Within the context of competing needs of adult children, an adult child’s lack of reserves to meet their current and future needs, especially the financial burden of their ill health, becomes more pertinent.[14]
- Freedom of testamentary disposition
Freedom of testamentary disposition has been described as a “prominent feature of the Australian legal system. Its significance is both practical and symbolic and should not be underestimated.”[15] The Court has repeatedly emphasised that it must respect freedom of testamentary disposition and will only interfere with that disposition to the extent necessary to make adequate provision.

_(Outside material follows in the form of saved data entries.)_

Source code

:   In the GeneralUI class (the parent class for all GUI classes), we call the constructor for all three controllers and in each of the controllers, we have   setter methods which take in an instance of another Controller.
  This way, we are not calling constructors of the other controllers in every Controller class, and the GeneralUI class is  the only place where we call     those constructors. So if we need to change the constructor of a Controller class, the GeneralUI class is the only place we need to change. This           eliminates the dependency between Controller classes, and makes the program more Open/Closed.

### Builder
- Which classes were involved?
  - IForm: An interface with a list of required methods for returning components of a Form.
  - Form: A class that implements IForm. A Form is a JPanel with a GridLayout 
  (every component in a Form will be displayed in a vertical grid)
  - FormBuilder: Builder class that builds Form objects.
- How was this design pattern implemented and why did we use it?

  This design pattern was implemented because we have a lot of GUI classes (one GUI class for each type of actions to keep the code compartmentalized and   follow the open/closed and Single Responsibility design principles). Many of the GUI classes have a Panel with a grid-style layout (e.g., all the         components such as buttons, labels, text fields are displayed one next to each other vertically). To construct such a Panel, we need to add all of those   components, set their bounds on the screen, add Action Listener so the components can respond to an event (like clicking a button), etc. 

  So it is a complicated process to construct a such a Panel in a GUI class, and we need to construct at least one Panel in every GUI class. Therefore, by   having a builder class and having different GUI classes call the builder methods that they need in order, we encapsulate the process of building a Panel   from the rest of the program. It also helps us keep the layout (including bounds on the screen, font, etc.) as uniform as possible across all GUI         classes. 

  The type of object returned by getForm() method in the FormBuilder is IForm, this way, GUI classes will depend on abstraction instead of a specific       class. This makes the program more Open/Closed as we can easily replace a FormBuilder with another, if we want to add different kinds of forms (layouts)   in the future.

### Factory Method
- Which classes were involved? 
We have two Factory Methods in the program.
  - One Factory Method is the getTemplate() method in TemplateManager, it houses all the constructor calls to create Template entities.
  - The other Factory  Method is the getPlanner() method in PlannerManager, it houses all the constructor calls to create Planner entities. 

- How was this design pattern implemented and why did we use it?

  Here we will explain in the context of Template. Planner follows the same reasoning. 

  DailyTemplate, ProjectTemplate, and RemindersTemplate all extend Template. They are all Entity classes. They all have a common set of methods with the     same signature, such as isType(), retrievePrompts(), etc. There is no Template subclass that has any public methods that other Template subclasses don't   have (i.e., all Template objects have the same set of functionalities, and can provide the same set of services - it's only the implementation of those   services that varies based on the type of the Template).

[1] Re Salmon [1981] Ch 167 at [175]; Clayton v Aust (1993) 9 WAR 364 at [366].
[2] at [56].
[3] O’Brien v Duthie, Van Der Schoot & Prince [2017] WASC 227 at [20].
[4] Family Provision Act 1972 (WA), s7(1)(d)(i).
[5] [2010] NSWSC 430 at [12].
[6] Ibid, at [40].
[7] Pontifical Society for the Propagation of the Faith v Scales (1962) 107 CLR 9 at [19].
[8] Re Allen (dec’d); Allen v Manchester [1992] NZLR 218 at [221] (as referred to in Harrison v Skinner [2014] NSWSC 768 at [108]).
[9] [2014] NSWSC 1930 at [84].
[10] Foley v Ellis [2008] NSWCA 288 at [88].
[11] Verzar v Verzar [2014] NSWCA 45 at [39].
[12] [2014] NSWSC 1930.
[13] Ibid, at [84].
[14] MacGregor v MacGregor [2003] WASC 169 at [181] and [182].
[15] Goodsell v Wellington [2011] NSWSC 1232 at [108], per Hallen J.
[16] Bowditch v NSW Trustee and Guardian [2012] NSWSC 275 at [113].